While deciding on the movie:
Kris: Your movie should be educational since it is a library, right?
Emmie: Yes, but don’t list that on the invitation since kids won’t come.
Kris: Well, parents do most of the decision making and they may be more apt to bring their kids if we list which movie will be shown.
Emmie: Oh, fine.
We arrived to art class early and thus, walked to a local park. En route, “Look, she has a perfect house. No weeds in the garden, a door to the backyard, a place that she can put flowers, perfect grass….”
“Eric has super human strength. He defeated both of us (wrestling). His super hero name should be Erickoo. Like cuckoo bird, but Erickoo.”
Emmie: I’m not tired. Why do I have to go to bed?
Mom: You have school tomorrow and need your rest.

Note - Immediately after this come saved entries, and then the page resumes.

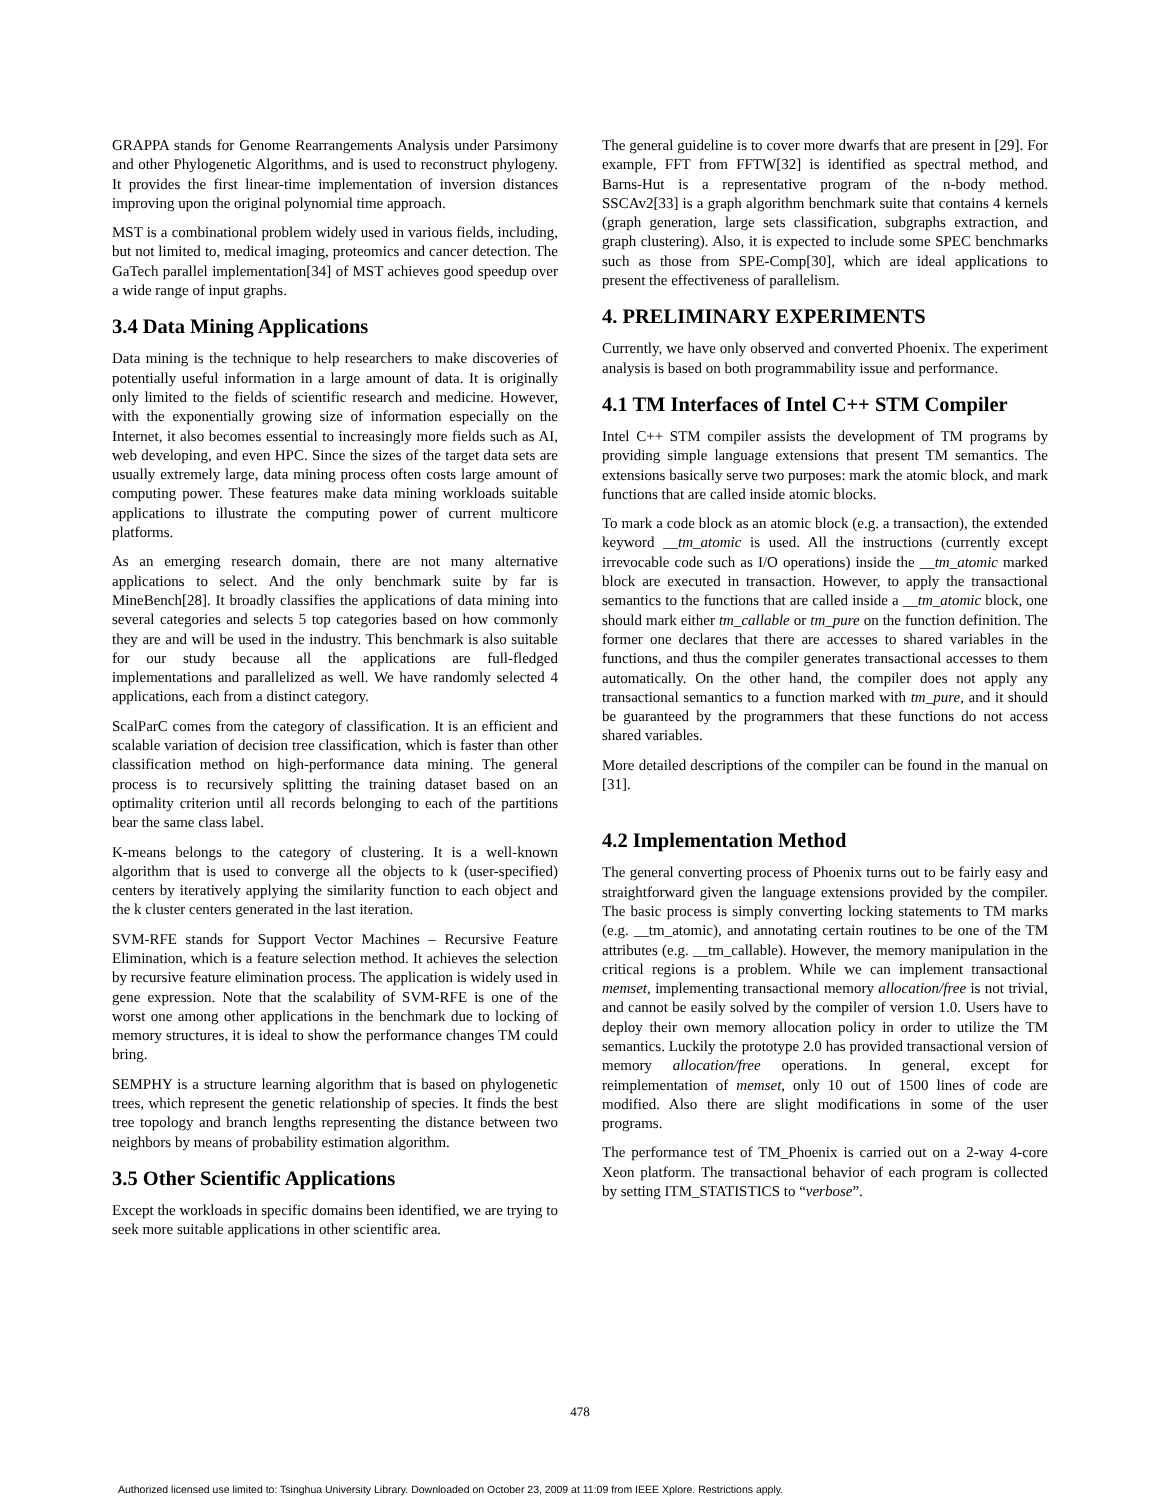GRAPPA stands for Genome Rearrangements Analysis under Parsimony and other Phylogenetic Algorithms, and is used to reconstruct phylogeny. It provides the first linear-time implementation of inversion distances improving upon the original polynomial time approach.
MST is a combinational problem widely used in various fields, including, but not limited to, medical imaging, proteomics and cancer detection. The GaTech parallel implementation[34] of MST achieves good speedup over a wide range of input graphs.
3.4 Data Mining Applications
Data mining is the technique to help researchers to make discoveries of potentially useful information in a large amount of data. It is originally only limited to the fields of scientific research and medicine. However, with the exponentially growing size of information especially on the Internet, it also becomes essential to increasingly more fields such as AI, web developing, and even HPC. Since the sizes of the target data sets are usually extremely large, data mining process often costs large amount of computing power. These features make data mining workloads suitable applications to illustrate the computing power of current multicore platforms.
As an emerging research domain, there are not many alternative applications to select. And the only benchmark suite by far is MineBench[28]. It broadly classifies the applications of data mining into several categories and selects 5 top categories based on how commonly they are and will be used in the industry. This benchmark is also suitable for our study because all the applications are full-fledged implementations and parallelized as well. We have randomly selected 4 applications, each from a distinct category.
ScalParC comes from the category of classification. It is an efficient and scalable variation of decision tree classification, which is faster than other classification method on high-performance data mining. The general process is to recursively splitting the training dataset based on an optimality criterion until all records belonging to each of the partitions bear the same class label.
K-means belongs to the category of clustering. It is a well-known algorithm that is used to converge all the objects to k (user-specified) centers by iteratively applying the similarity function to each object and the k cluster centers generated in the last iteration.
SVM-RFE stands for Support Vector Machines – Recursive Feature Elimination, which is a feature selection method. It achieves the selection by recursive feature elimination process. The application is widely used in gene expression. Note that the scalability of SVM-RFE is one of the worst one among other applications in the benchmark due to locking of memory structures, it is ideal to show the performance changes TM could bring.
SEMPHY is a structure learning algorithm that is based on phylogenetic trees, which represent the genetic relationship of species. It finds the best tree topology and branch lengths representing the distance between two neighbors by means of probability estimation algorithm.
3.5 Other Scientific Applications
Except the workloads in specific domains been identified, we are trying to seek more suitable applications in other scientific area.
The general guideline is to cover more dwarfs that are present in [29]. For example, FFT from FFTW[32] is identified as spectral method, and Barns-Hut is a representative program of the n-body method. SSCAv2[33] is a graph algorithm benchmark suite that contains 4 kernels (graph generation, large sets classification, subgraphs extraction, and graph clustering). Also, it is expected to include some SPEC benchmarks such as those from SPE-Comp[30], which are ideal applications to present the effectiveness of parallelism.
4. PRELIMINARY EXPERIMENTS
Currently, we have only observed and converted Phoenix. The experiment analysis is based on both programmability issue and performance.
4.1 TM Interfaces of Intel C++ STM Compiler
Intel C++ STM compiler assists the development of TM programs by providing simple language extensions that present TM semantics. The extensions basically serve two purposes: mark the atomic block, and mark functions that are called inside atomic blocks.
To mark a code block as an atomic block (e.g. a transaction), the extended keyword __tm_atomic is used. All the instructions (currently except irrevocable code such as I/O operations) inside the __tm_atomic marked block are executed in transaction. However, to apply the transactional semantics to the functions that are called inside a __tm_atomic block, one should mark either tm_callable or tm_pure on the function definition. The former one declares that there are accesses to shared variables in the functions, and thus the compiler generates transactional accesses to them automatically. On the other hand, the compiler does not apply any transactional semantics to a function marked with tm_pure, and it should be guaranteed by the programmers that these functions do not access shared variables.
More detailed descriptions of the compiler can be found in the manual on [31].
4.2 Implementation Method
The general converting process of Phoenix turns out to be fairly easy and straightforward given the language extensions provided by the compiler. The basic process is simply converting locking statements to TM marks (e.g. __tm_atomic), and annotating certain routines to be one of the TM attributes (e.g. __tm_callable). However, the memory manipulation in the critical regions is a problem. While we can implement transactional memset, implementing transactional memory allocation/free is not trivial, and cannot be easily solved by the compiler of version 1.0. Users have to deploy their own memory allocation policy in order to utilize the TM semantics. Luckily the prototype 2.0 has provided transactional version of memory allocation/free operations. In general, except for reimplementation of memset, only 10 out of 1500 lines of code are modified. Also there are slight modifications in some of the user programs.
The performance test of TM_Phoenix is carried out on a 2-way 4-core Xeon platform. The transactional behavior of each program is collected by setting ITM_STATISTICS to “verbose”.
478
Authorized licensed use limited to: Tsinghua University Library. Downloaded on October 23, 2009 at 11:09 from IEEE Xplore. Restrictions apply.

Emmie: Why do I have to go to school?
Mom: The State has a policy that children need to go to school. And you need an education such that you can get into college, graduate school and then get a job.
Emmie: So it never stops?
Mom: (chuckling)
Emmie: Do I have to get a job when I grow up?
Mom: Depends on the standard of living that you want to have. You need a source of income to pay for a house like this, have food on the table, etc. You don’t necessarily have to have a job working for someone else though.
Emmie: How?
Mom: You could be an artist and sell your artwork. You could start a business. You could be an author, and write books for a living. You could be a professional athlete and get paid to play sports?
Emmie: They’ll pay you for that? Playing sports is just fun. I’m going to be an artist. People won’t pay for scribbly-dibbly art though. It needs to be special and I have just the idea.
Mom: What is your idea?
Emmie: I can’t tell you or else you’ll create it first.